Homicide: men three times more likely to be victims

Men are three times more likely to be victims of homicide. In 2012, nearly 35 000 people in the WHO European Region lost their lives due to homicide, with males aged 30–59 years most at risk. Violent deaths tell only part of the story, as data on non-fatal assaults are not always available. It is estimated that for every case of homicide, 43 people were admitted to hospital and 262 attended emergency rooms for treatment following a violent assault. This represents a huge strain on both health systems and emergency services.

A new WHO European factsheet, published together with the first “Global status report on violence prevention”, assesses the measures that countries are taking to prevent violence.

Inequalities persist

Homicides rates are declining across the Region. However, there are huge disparities between Member States. In the Commonwealth of Independent States, the homicide rates are ten times higher than those in the European Union. Interpersonal violence is closely associated with socioeconomic conditions. There is also a strong correlation between alcohol consumption and violence. Urgent new measures are needed to reduce access to alcohol and its effects.

Country investment in prevention is insufficient

It is better to prevent than to cure, as the saying goes. There are already more than 18 prevention programmes that are cost-effective in covering the various types of interpersonal violence. However, on average, countries implement only 41% of the interventions on a large scale.

The WHO life-course approach focuses on the prevention of violence among children and young people. Home visits, parenting skills and school-based programmes empower children to speak out about abuse and give parents and teachers the know-how to recognize and deal with abuse issues. More than half the countries covered in the report are implementing bullying prevention initiatives and after-school programmes.

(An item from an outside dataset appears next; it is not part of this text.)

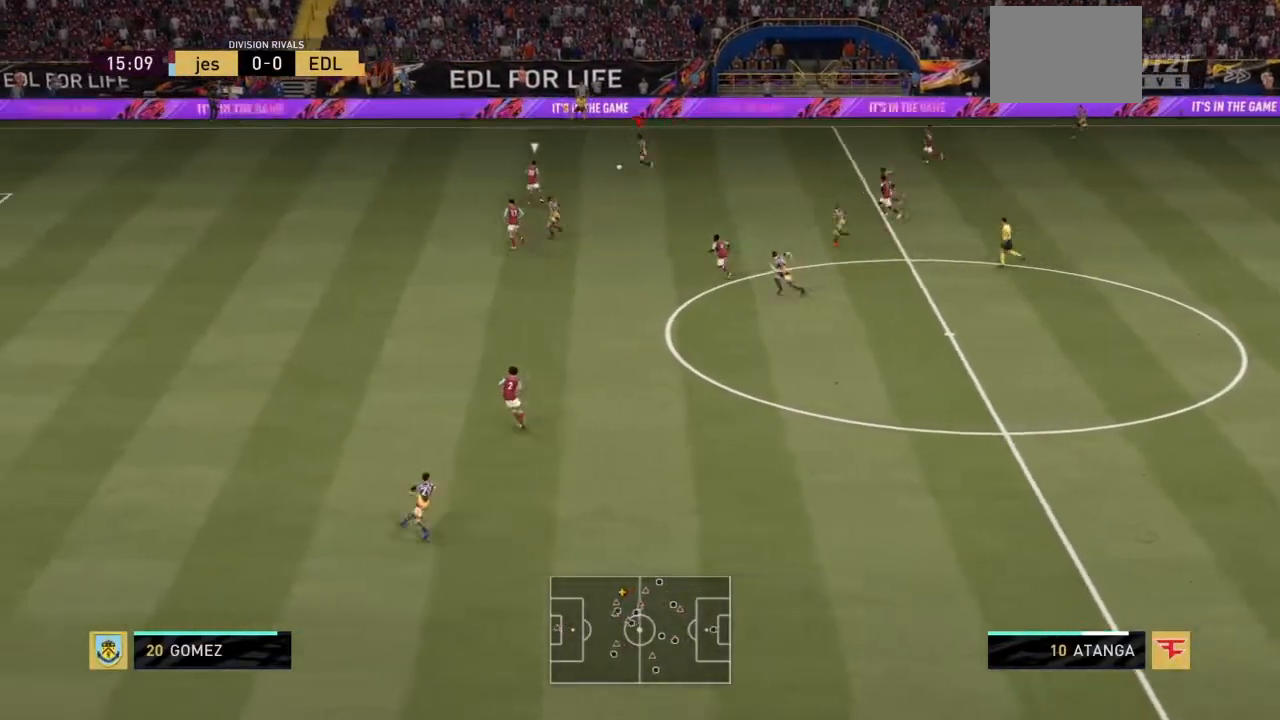
{"buttons": ["R2"], "left_stick": "left", "right_stick": "center", "events": []}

Many countries have a limited availability of violence prevention programmes and interventions, which affect intimate partner and sexual violence and elder abuse. There is a definite need to scale up such projects in these areas.

WHO response

Interpersonal violence remains a significant public health problem in the European Region. Reliable mortality data are the mainstay for monitoring policy and population health.

Although the availability of homicide data across the region is generally good, the figures for non-fatal assaults are not readily available.

WHO actions recommended at the national level include:

  • strengthening data collection to show and monitor the extent of the problem;
  • developing comprehensive national action plans for violence prevention;
  • seeking opportunities to integrate violence prevention into other health areas, such as child health or mental health services;
  • scaling up the coverage of violence prevention action plans;
  • improving the quality of services to increase the capacity for detection, care, support and rehabilitation of victims;
  • enforcing and improving the quality of existing laws that protect individuals from violence;
  • building health-systems capacity for violence prevention; and
  • focusing on equity and a life-course approach.